YOU may have watched or heard about the Emmy award-winning television series, Undercover Boss, where a high-level employee or owner of a corporation goes undercover for a week as an entry-level employee in his or her own company.

Their experiences allow them to gain knowledge on the ground to understand the challenges faced by their employees, which eventually leads to serving their customers better.

At Citibank, a similar programme has been conducted for the past five years. Senior management undergo training and become apprentices for a day — taking on roles such as tellers, customer service officers, CitiPhone officers and direct sales officers, among others.

Ms Irene Xu, head of Decision Management at Citibank Singapore Limited, who has served as a customer service officer and a direct sales officer in recent years, said: “It was a very pleasant experience to talk to our customers and hear their feedback directly at the branch.”

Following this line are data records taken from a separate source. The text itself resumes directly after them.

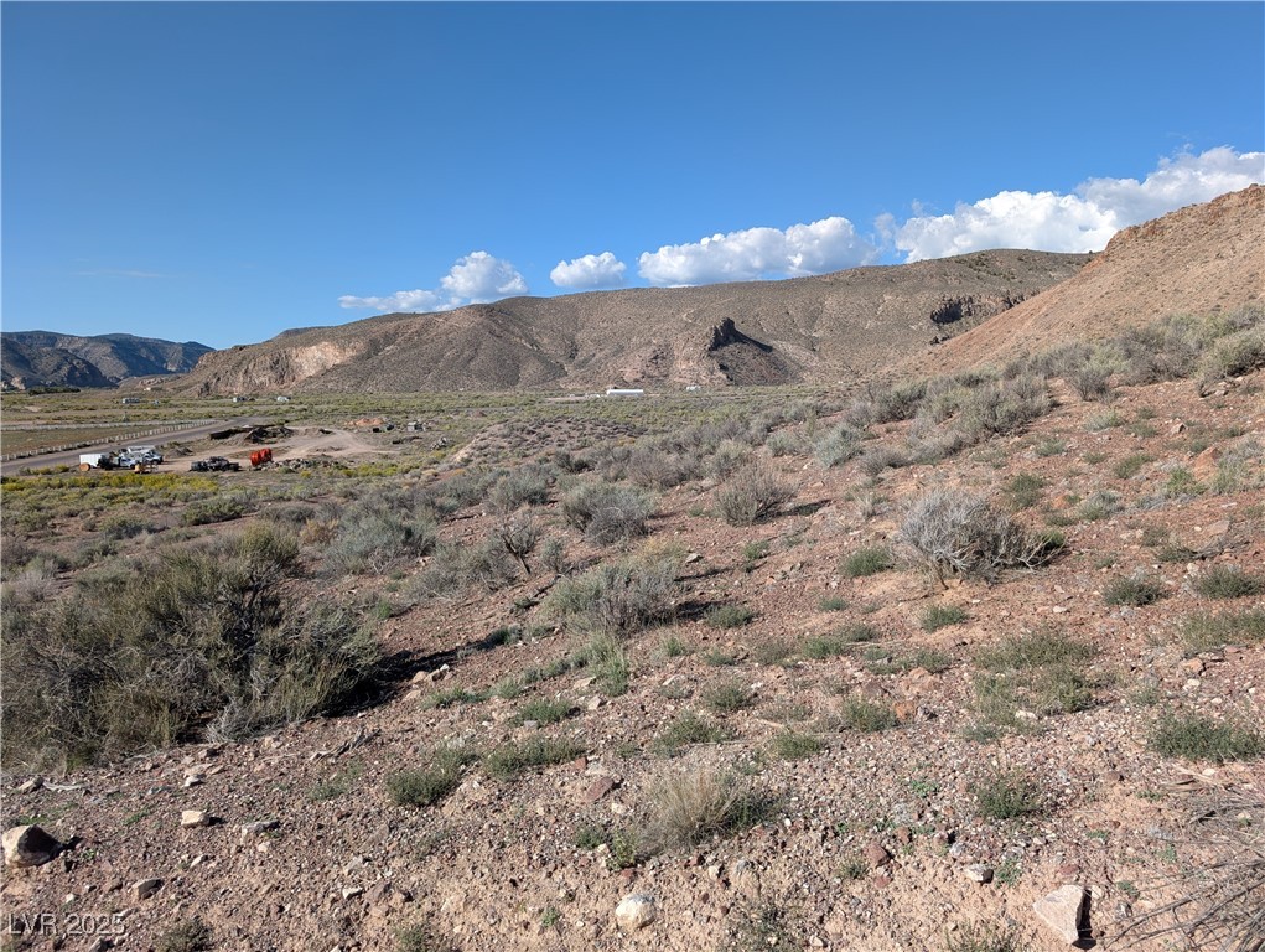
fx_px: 878
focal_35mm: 24
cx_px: 632
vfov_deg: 56.9
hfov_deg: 71.5
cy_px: 476
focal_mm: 6.9
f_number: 1.68
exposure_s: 1/1323
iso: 21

By putting themselves in the shoes of the people on the ground, the management team came up with suggestions on how to improve the processes, which ultimately help enhance the customer’s experience.

Said Ms Sonali Verma, head of Customer Experience Management, who took on the role of a client survey officer: “It is definitely insightful to serve customers.

It gives us first-hand on-the-ground experience. More importantly, senior managers are expected to propose process improvements or re-engineering initiatives as well as give recommendations on service enhancements that should be made.”

It is extremely important for leaders to “walk the talk”. In the J.D. Power Customer Service Champion report 2011, Mr Richard Bongiorno, senior director of Digital Research at J.D. Power, said: “It all begins with the leadership: if senior leadership is not committed to driving service excellence throughout the organisation, it doesn’t matter how much feedback is collected from their customers.”

One of the J.D. Power Customer Service Champions, the Ritz Carlton Group, is known for its employee training. The hotel creates a common and unique culture, and codifies its expectations regarding service in its 12 service values, and other proprietary statements, that are taught to all its employees around the world.

The former CEO and president of Ritz Carlton, Mr Simon Cooper, said in a Forbes interview in 2009: “If leadership doesn’t live the values that it requires of the organisation, that is the swiftest way to undermine the culture. No culture sticks if it’s not lived at the highest levels of the organisation.”

Mr Han Kwee Juan, chief executive officer of Citibank Singapore Limited agreed, saying: “It is our responsibility to ensure that we not only serve (clients) to our best abilities, but also make an impact on the larger community through our practices. A key part of this involves building a culture of service excellence within the organisation, which involves every employee and department”.

In 2006, Citibank Singapore’s philosophy of service excellence was rolled out in a set of 10 service values, which are now used throughout Citibank globally. All employees are trained on these service values and they are also used as rewards and recognition for staff.

Streamline processes

Finding ways to streamline processes is critical in the service industry, according to a study conducted by the Customer Contact Council, a division of the Corporate Executive Board in the United States.

Findings from the study on 75,000 people who had interacted over the phone with contact centre representatives or through self-service channels such as the Internet, chat and e-mail, were that delighting customers does not build loyalty — reducing their effort and the work they must do to get their problems solved does.

Organisations have to ensure that making improvements for feedback and problem resolution are key priorities. This involves gathering feedback and understanding customers’ experiences and identifying problem areas for improvement.

More importantly, actual improvements must be made and corrective action taken after the feedback has been gathered. Issues that are not resolved within a given deadline should be escalated to senior management for discussion.

The Global Consumer Banking Survey conducted by Ernst & Young in 2011 indicated that service quality is still a key differentiator between banks.

It is therefore vitally important that organisations find even more innovative ways to improve their service to meet the changing needs and demands of customers.